- Kadirur Location in Kerala, India Kadirur Kadirur (India)
- Coordinates: 11°46′0″N 75°31′0″E﻿ / ﻿11.76667°N 75.51667°E
- Country: India
- State: Kerala
- District: Kannur
- Taluk: Thalassery

Government
- • Body: Kathirur Grama Panchayat

Area
- • Total: 12.3 km^{2} (4.7 sq mi)

Population (2011)
- • Total: 31,087
- • Density: 2,530/km^{2} (6,550/sq mi)

Languages
- • Official: Malayalam, English
- Time zone: UTC+5:30 (IST)
- ISO 3166 code: IN-KL
- Vehicle registration: KL 58
- Website: http://panchayat.lsgkerala.gov.in/kadirurpanchayat/

= Kadirur =

Kadirur is a census town and Grama Panchayat of Kannur district in the State of Kerala, India.

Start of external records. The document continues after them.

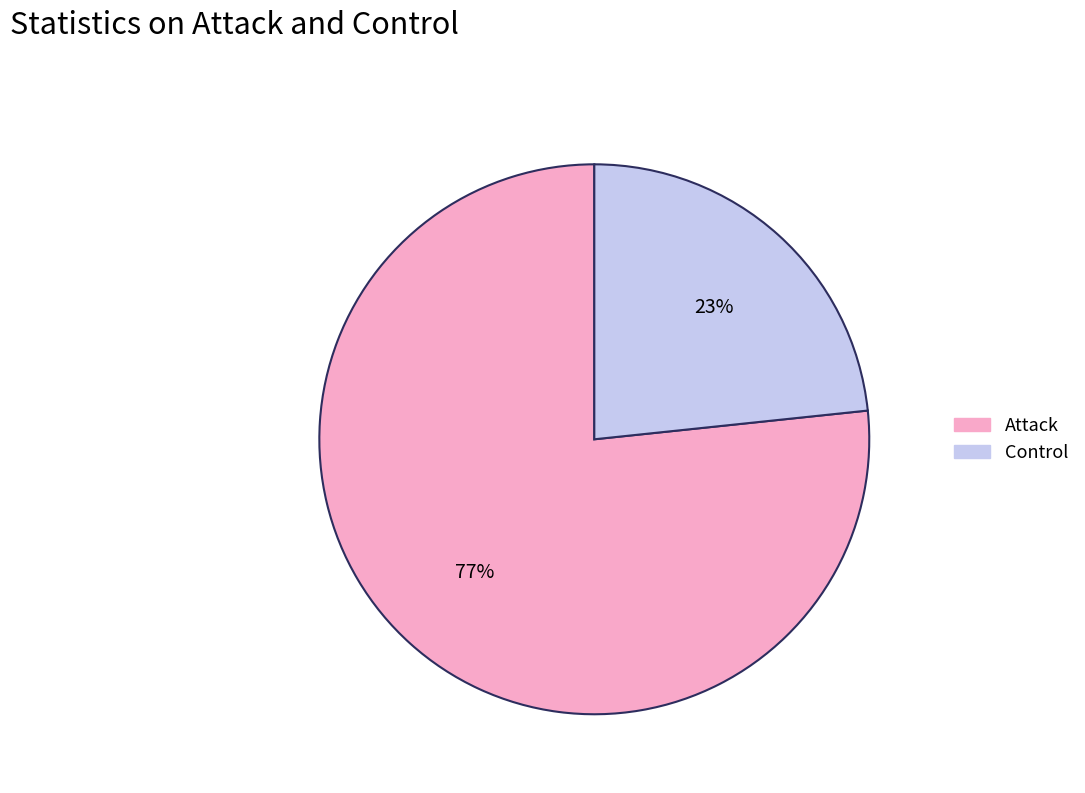

Count the number of slices in the pie.

2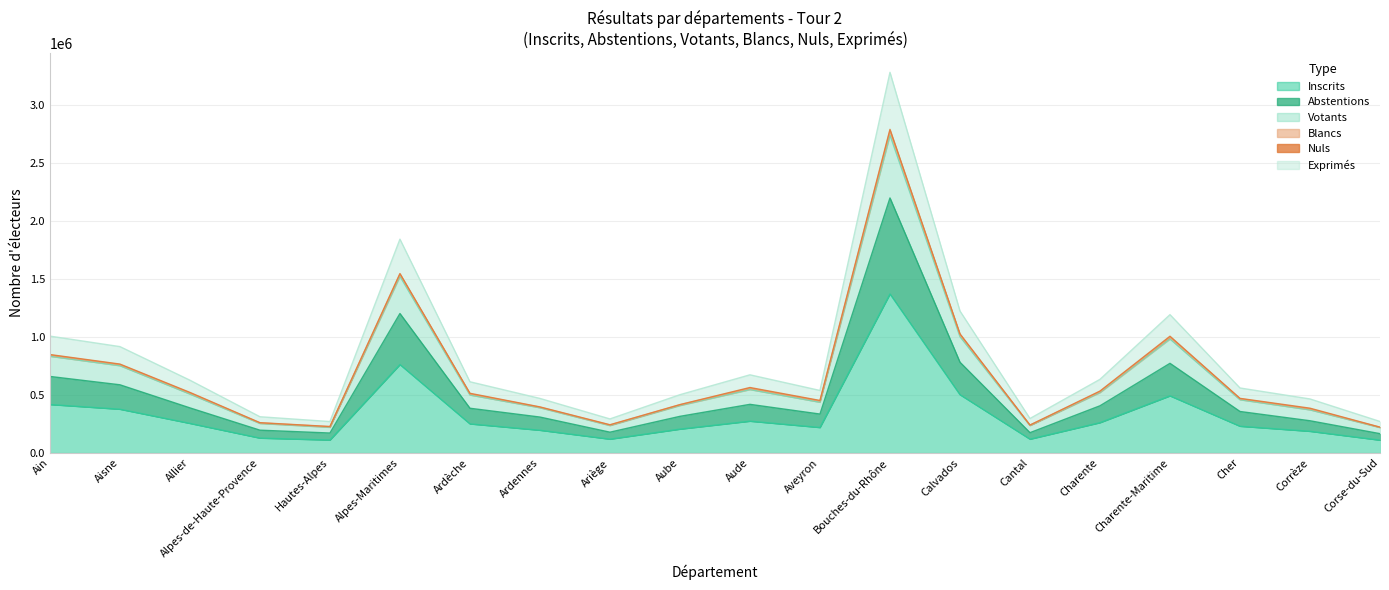

The value of Abstentions at Hautes-Alpes is 170322. True or false?

True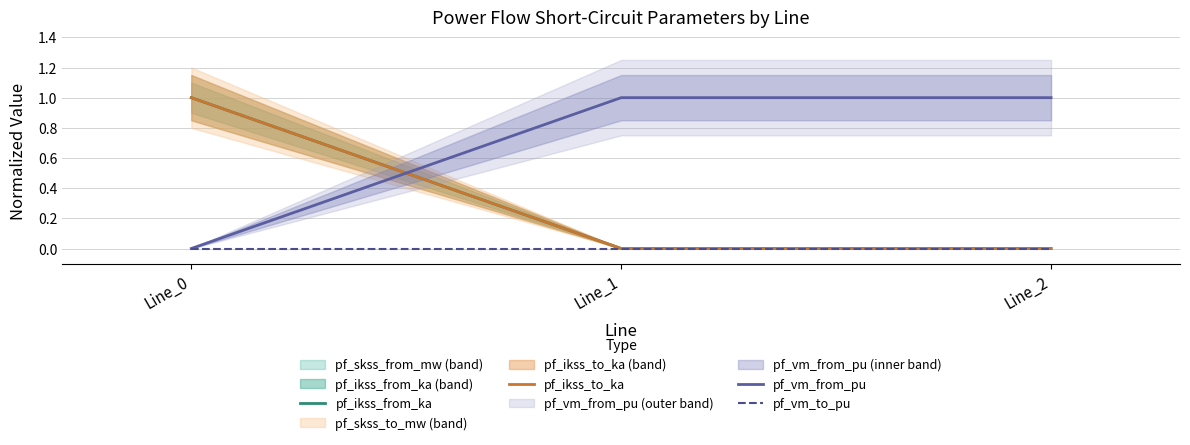

What is the greatest value displayed?

1.0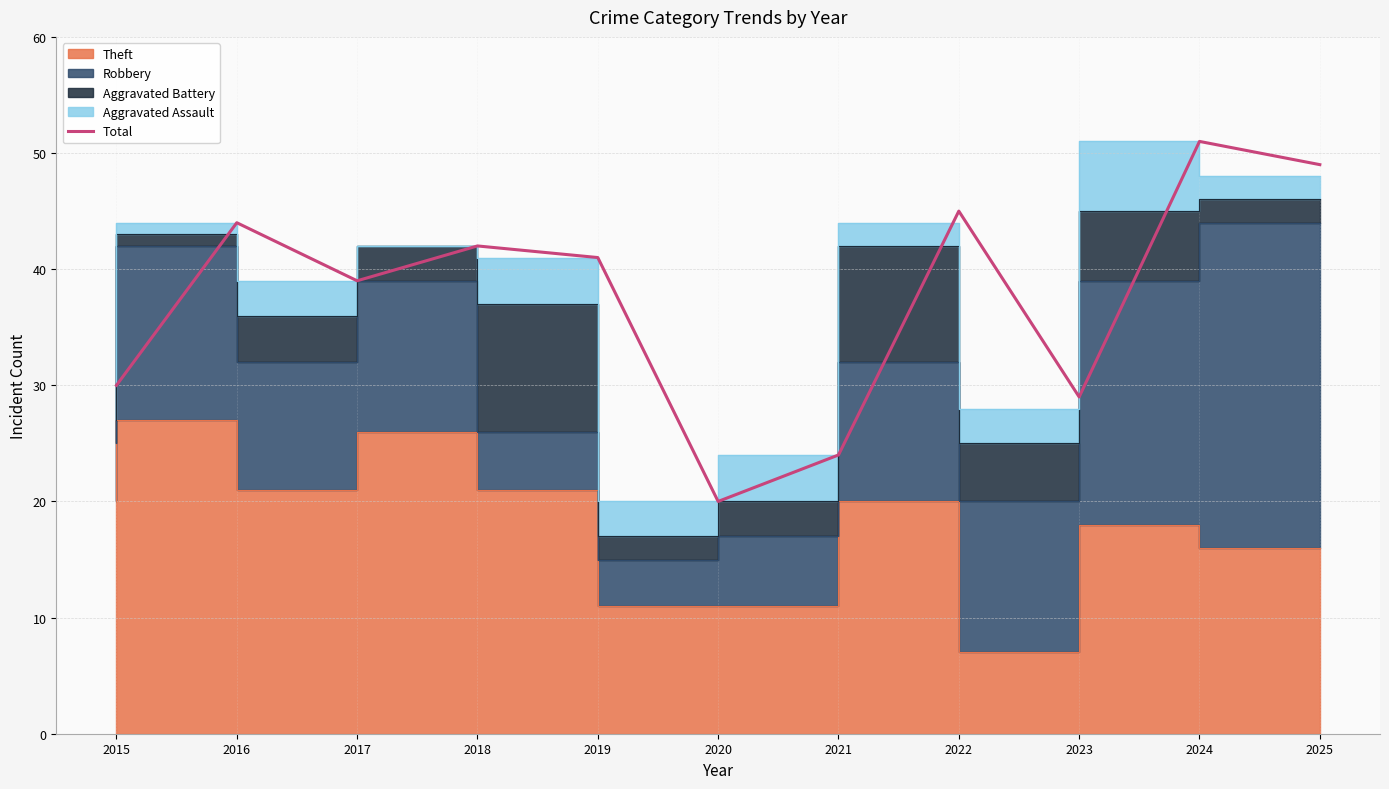

Reading left to right, list all the values displayed in this chart.

2015=30	2016=44	2017=39	2018=42	2019=41	2020=20	2021=24	2022=45	2023=29	2024=51	2025=49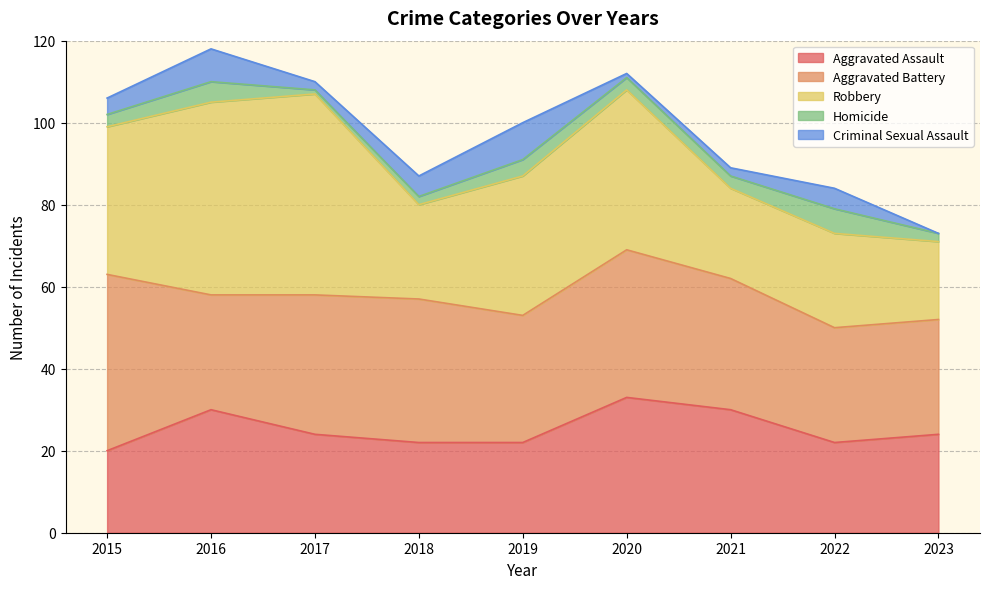

How many data points does each series have?

9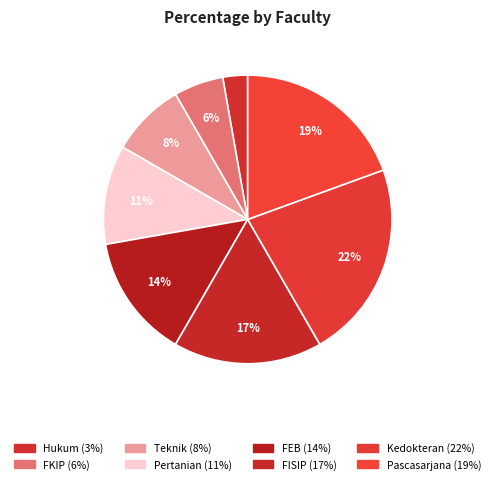

Does Pertanian represent more than half of the total?

No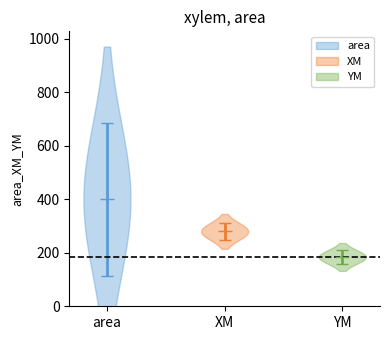

Rank the series at 8 from highest to lowest value.

area, XM, YM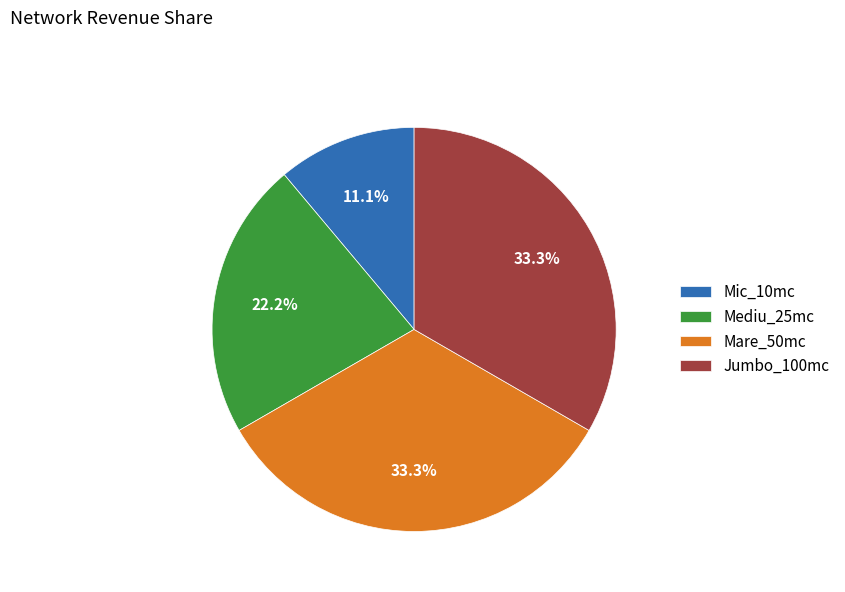

To the nearest percent, what percentage of the pie is Mare_50mc?

33%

Kadirur is situated on the Thalassery-Coorg road, approximately midway between Thalassery and Kuthuparamba, at a distance of about 7 km from each town.

==Demographics==
As of 2011 Census, Kadirur had a population of 31,087. Males constitute 44.8% of the population and females 55.2%. Kadirur census town has an area of 12.3 sqkm with 6817 families residing in it. Average sex ratio was 1232 higher than state average of 1084. Kadirur had an average literacy rate of 97.7%, higher than the state average of 94%: male literacy stands at 98.5%, and female literacy was 97%. In Kadirur, 9.7% of the population was under 6 years of age.

==Schools in Kadirur==
- GVHSS Kadirur
- Tharuvanatheru UP school, Kadirur
- Govt VHSS Chundangapoil
- Mappila Govt. UP school, 5th Mile, Kadirur
- Kadirur West LP School, Kadirur
- Kadirur East LP School, Kadirur

==Transportation==
The National Highway 66 commonly referred to as NH-66 passes through Thalassery town. Goa and Mumbai can be accessed on the northern side and Cochin and Thiruvananthapuram can be accessed on the southern side. The road to the east of Iritty connects to Mysore and Bangalore. The nearest railway station is Thalassery on Mangalore-Palakkad line.
Trains are available to almost all parts of India subject to advance booking over the internet. There are airports at Kannur and Calicut. Both of them are international airports but direct flights are available only to Middle Eastern countries. The major road passing through kadirur is the State Highway 30 (SH 30) Thalassery - coorg road.